Читаем Философ с папиросой в зубах полностью

В тот вечер за столом Раневская сказала собравшимся гостям: «Знаете, я вчера перечитывала Пьера Ронсара, это восхитительно…» И стала читать стихотворения великого поэта по-французски, а потом и в русском переводе, опустив веки, чуть раскачиваясь под строфу:

В твоих объятьях даже смерть желанна!

Что честь и слава, что мне целый свет,

Когда моим томлениям в ответ

Твоя душа заговорит нежданно…

Но вдруг, неожиданно прервавшись и широко раскрыв глаза, спросила: «Ну как? Обосраться можно, верно?!»

Логово, или Иллюзия императорской жизни

Летом 1964 года Фаина Раневская жила в Комарове в Доме Театрального общества. Анатолий Найман вспоминал: «В то лето Раневская принесла Ахматовой книгу Качалова-химика о стекле. «Фаина всегда читает не то, что все остальное человечество, — сказала А. А. — Я у нее попросила». Возможно, у обеих был специальный интерес к автору, мужу известной с 10-х годов актрисы Тиме. Через несколько дней мы вышли на прогулку, вернулись, в двери торчала записка от Раневской: «Madame Рабби! Очень досадно — не застала! Очень вас прошу, — пожалуйста, передайте Толе мою просьбу — прицепить к велосипеду книгу «Стекло», и если меня не застанет, пусть бросит в мое логово».

«Логово» был номер на первом этаже Дома Театрального общества, где жила актриса.

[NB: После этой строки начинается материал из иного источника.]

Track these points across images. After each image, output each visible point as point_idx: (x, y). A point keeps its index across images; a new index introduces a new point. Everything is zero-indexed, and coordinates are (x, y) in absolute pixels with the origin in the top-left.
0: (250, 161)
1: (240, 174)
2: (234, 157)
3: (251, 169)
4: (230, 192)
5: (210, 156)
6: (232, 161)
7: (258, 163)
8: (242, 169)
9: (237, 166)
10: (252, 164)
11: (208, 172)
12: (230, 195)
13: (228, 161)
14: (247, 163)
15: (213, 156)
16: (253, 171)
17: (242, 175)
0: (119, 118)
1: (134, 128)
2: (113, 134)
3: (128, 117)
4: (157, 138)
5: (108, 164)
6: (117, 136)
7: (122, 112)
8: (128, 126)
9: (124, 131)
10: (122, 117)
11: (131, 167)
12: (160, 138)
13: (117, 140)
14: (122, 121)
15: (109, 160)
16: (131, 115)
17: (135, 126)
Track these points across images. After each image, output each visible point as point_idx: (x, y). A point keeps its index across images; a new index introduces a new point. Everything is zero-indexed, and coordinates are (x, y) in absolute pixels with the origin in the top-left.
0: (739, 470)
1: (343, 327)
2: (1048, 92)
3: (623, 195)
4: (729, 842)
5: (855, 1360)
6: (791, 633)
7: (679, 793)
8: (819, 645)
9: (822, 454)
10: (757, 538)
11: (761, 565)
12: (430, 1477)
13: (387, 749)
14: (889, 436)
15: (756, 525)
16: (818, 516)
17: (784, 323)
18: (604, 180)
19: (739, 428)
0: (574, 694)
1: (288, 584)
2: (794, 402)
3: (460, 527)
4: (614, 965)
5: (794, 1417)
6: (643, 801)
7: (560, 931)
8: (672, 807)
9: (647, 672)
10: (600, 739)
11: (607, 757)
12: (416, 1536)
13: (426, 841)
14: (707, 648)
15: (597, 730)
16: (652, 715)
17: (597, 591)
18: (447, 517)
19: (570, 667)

В другой раз он мог быть назван «иллюзией императорской жизни» — словцо Раневской из тех, которыми Ахматова широко пользовалась».

Париж — это провинция

«Шведы требуют для меня Нобелевку, — как-то сказала Ахматова Раневской и достала из сумочки газетную вырезку. — Вот, в Стокгольме напечатали». — «Стокгольм, — произнесла Раневская. — Как провинциально!» Ахматова засмеялась: «Могу показать то же самое из Парижа, если вам больше нравится». — «Париж, Нью-Йорк, — продолжала та печально. — Все, все провинция». — «Что же не провинция, Фаина?» — тон вопроса был насмешливый: Ахматова насмехалась и над Парижем, и над серьезностью собеседницы. «Провинциально все, — отозвалась Раневская, не поддаваясь приглашению пошутить. — Все провинциально, кроме Библии». (Анатолий Найман).

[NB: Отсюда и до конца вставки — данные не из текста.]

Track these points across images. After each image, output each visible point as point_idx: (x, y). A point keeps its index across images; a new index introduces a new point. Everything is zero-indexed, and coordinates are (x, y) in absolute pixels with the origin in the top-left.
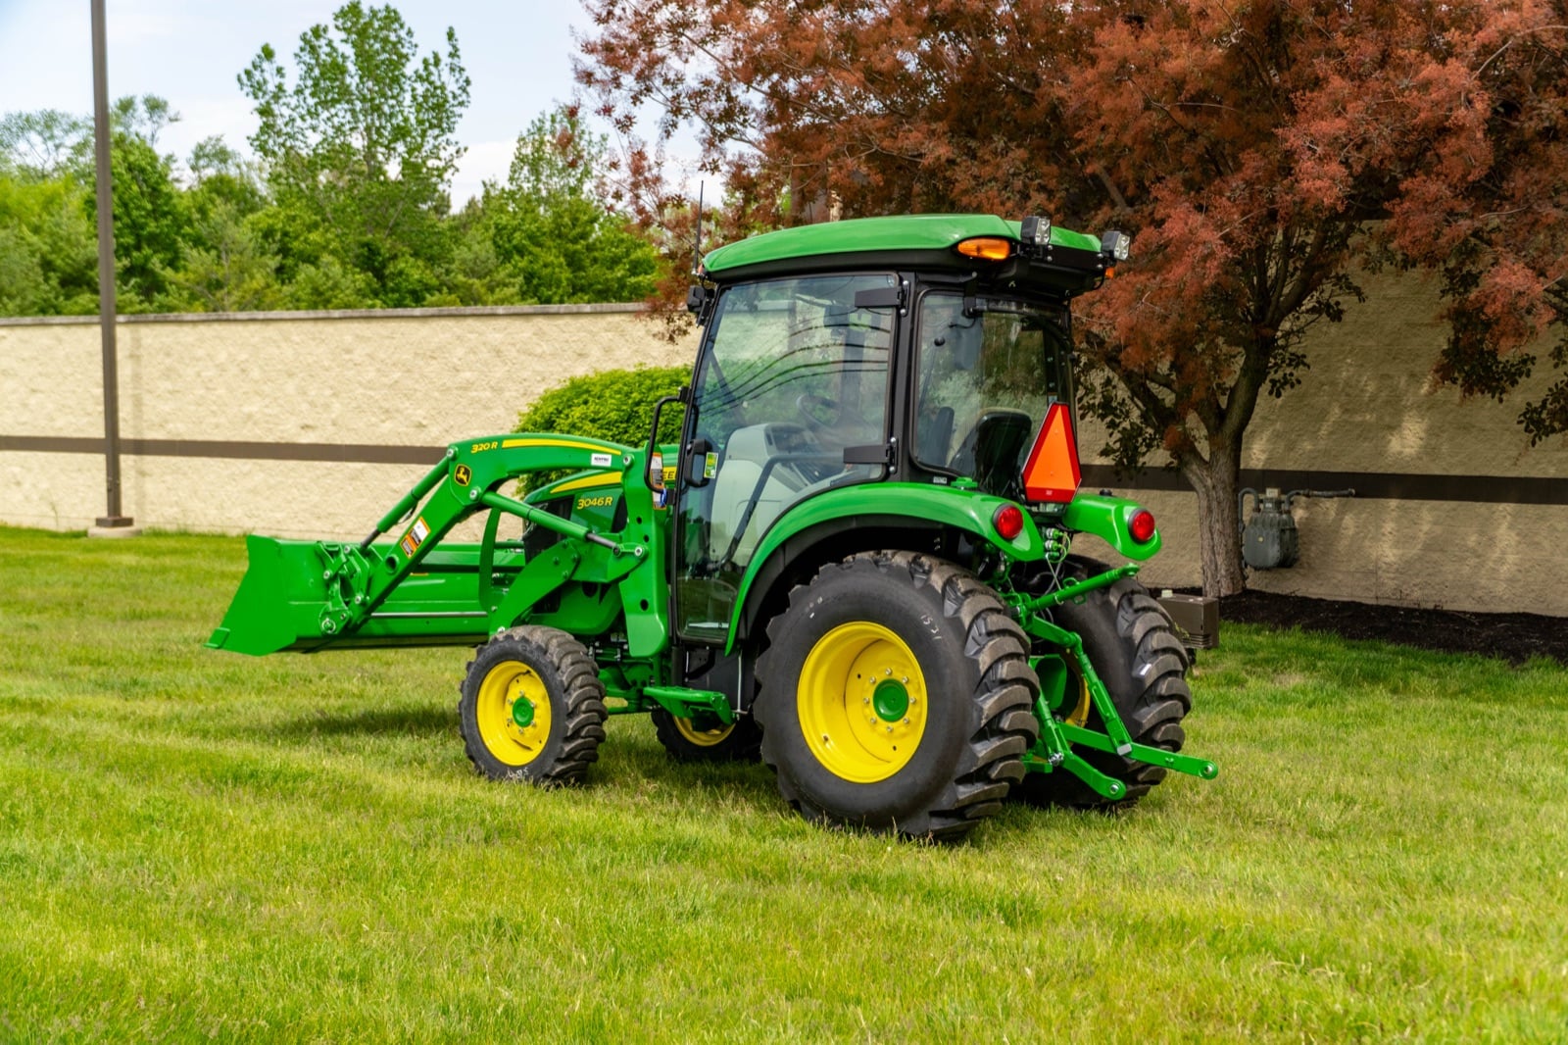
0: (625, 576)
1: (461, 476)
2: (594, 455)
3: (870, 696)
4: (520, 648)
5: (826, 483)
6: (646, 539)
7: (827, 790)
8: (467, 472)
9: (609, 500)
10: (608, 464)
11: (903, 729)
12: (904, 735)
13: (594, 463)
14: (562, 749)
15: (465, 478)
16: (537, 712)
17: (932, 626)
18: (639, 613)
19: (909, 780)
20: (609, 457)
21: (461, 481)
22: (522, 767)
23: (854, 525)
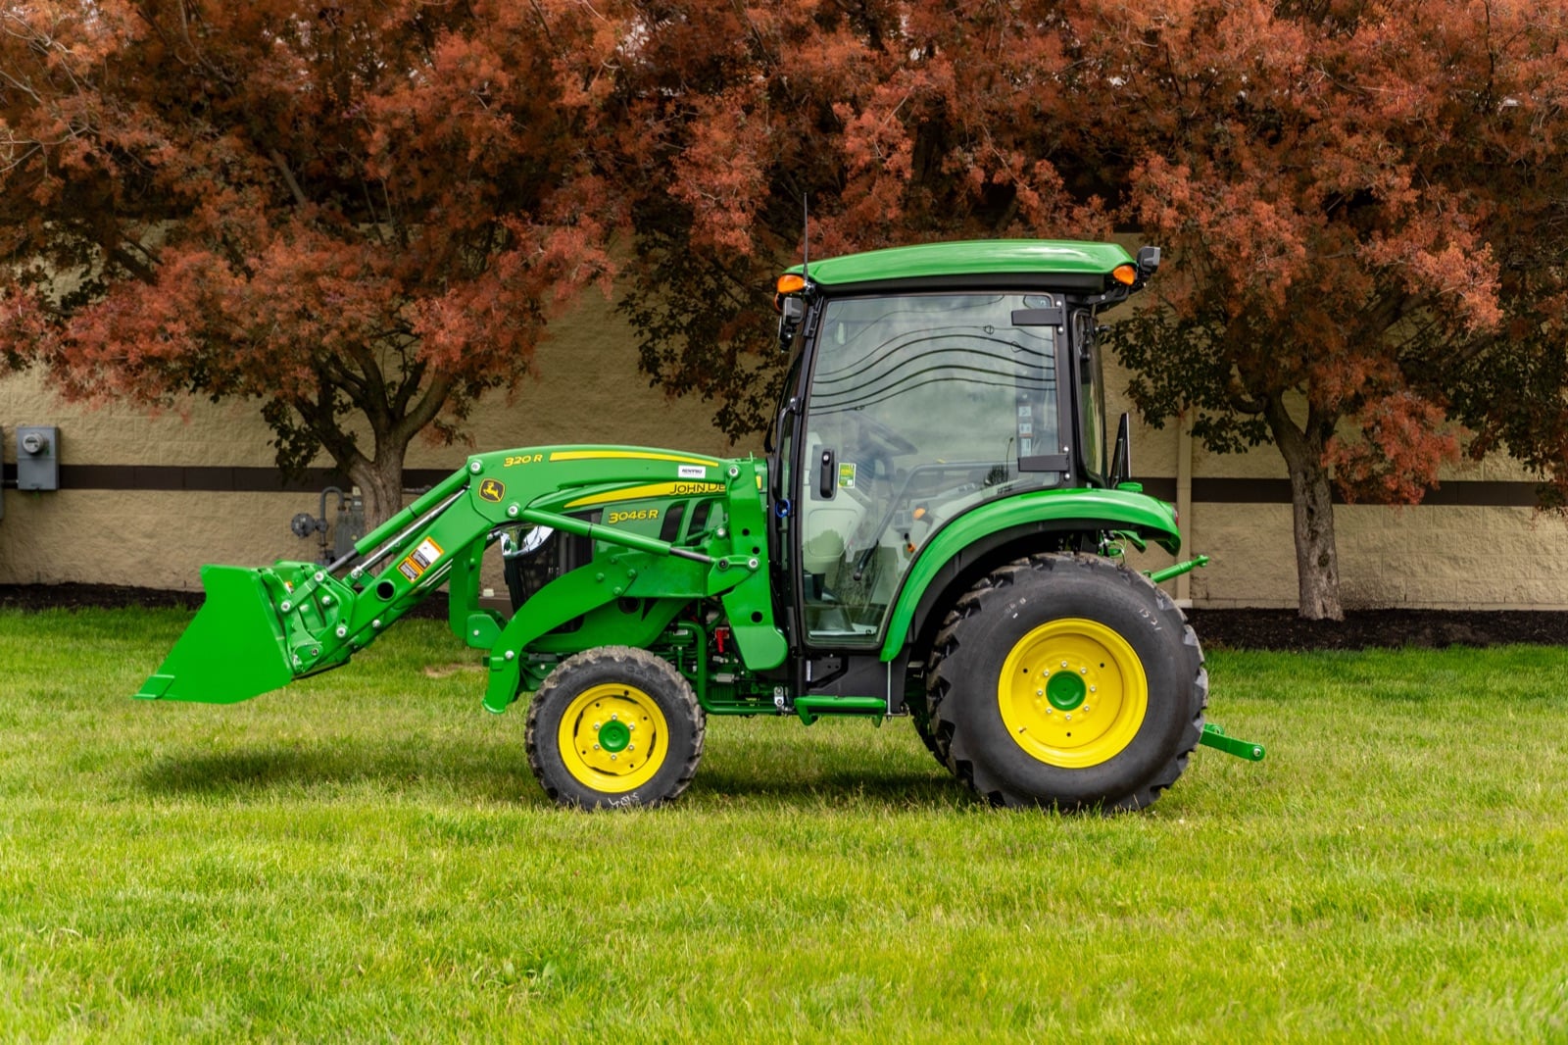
0: (729, 590)
1: (489, 491)
2: (681, 468)
3: (1042, 688)
4: (624, 669)
5: (993, 491)
6: (756, 550)
7: (1038, 779)
8: (498, 487)
9: (654, 513)
10: (702, 476)
11: (1081, 716)
12: (1081, 722)
13: (681, 475)
14: (687, 770)
15: (495, 494)
16: (633, 735)
17: (1151, 618)
18: (750, 625)
19: (1135, 761)
20: (703, 469)
21: (491, 497)
22: (629, 793)
23: (1041, 528)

Друга любить — себя не щадить

— Не знаю большего величия, чем доброта, — говорила Фаина Георгиевна. «Друга любить — себя не щадить. Я была такой», — записала она в своем дневнике.

Многие современники Фаины Георгиевны знали ее как вспыльчивого, порой капризного, часто язвительного человека. Но никто и никогда не знал ее скупердяйкой и жадиной.

Однажды, когда Фаине было пятнадцать, она увидела, что по улице идет ее сверстница. Была осень, холодина стояла страшная, а девочка почему-то была босиком. Фаина отдала ей свои модные туфли какой-то очень известной в те времена фирмы — с тупыми вывороченными носками. А когда благодетельница вернулась домой, разразился страшный скандал. Отец Гирши Хаймович набросился на Фаину, возмущенно потрясая кулаками: «В этом доме нет ничего, что ты заработала! Как ты могла отдать не принадлежащую тебе вещь! Изволь вести себя так, как подобает девушке из приличной семьи». Фаине тогда впервые захотелось убежать из дома…

О доброте и щедрости Раневской до сих пор вспоминают со слезами на глазах. Говорили, что любой бедный человек мог подсесть к ней в трамвае и, попросив денег, тут же их получить. Она большую часть своей зарплаты раздавала своим друзьям, считая, что они нуждаются в средствах больше, чем она. Раневская часто заходила в закулисный буфет и покупала конфеты или пирожные, или еще что-нибудь. Не для себя — с ее страшным диабетом ей нельзя было употреблять ничего сладкого, — а для того, чтобы угостить кого-нибудь из коллег-актеров.

Известен такой случай. В конце 1930-х Раневская, получив в театре зарплату, отправилась к своей доброй знакомой Марине Цветаевой, которая остро нуждалась в деньгах. Вытащив пачку купюр, Фаина Георгиевна хотела было разделить ее поровну, однако рассеянная поэтесса не углядела ее намерения и взяла всю пачку: «Фаина, спасибо, я знала, что вы сама доброта!» Но дома Раневскую как всегда ждала куча нахлебников, поэтому, чтобы как-то выкрутиться, ей пришлось продать свое золотое колечко. Но она никогда ни о чем не жалела.

«Какое счастье, что я не успела поделиться пополам, что отдала все! После ее смерти на душе осталось чувство страшной вины за то, что случилось в Елабуге», — в старости писала Раневская, вспоминая тот случай с Цветаевой.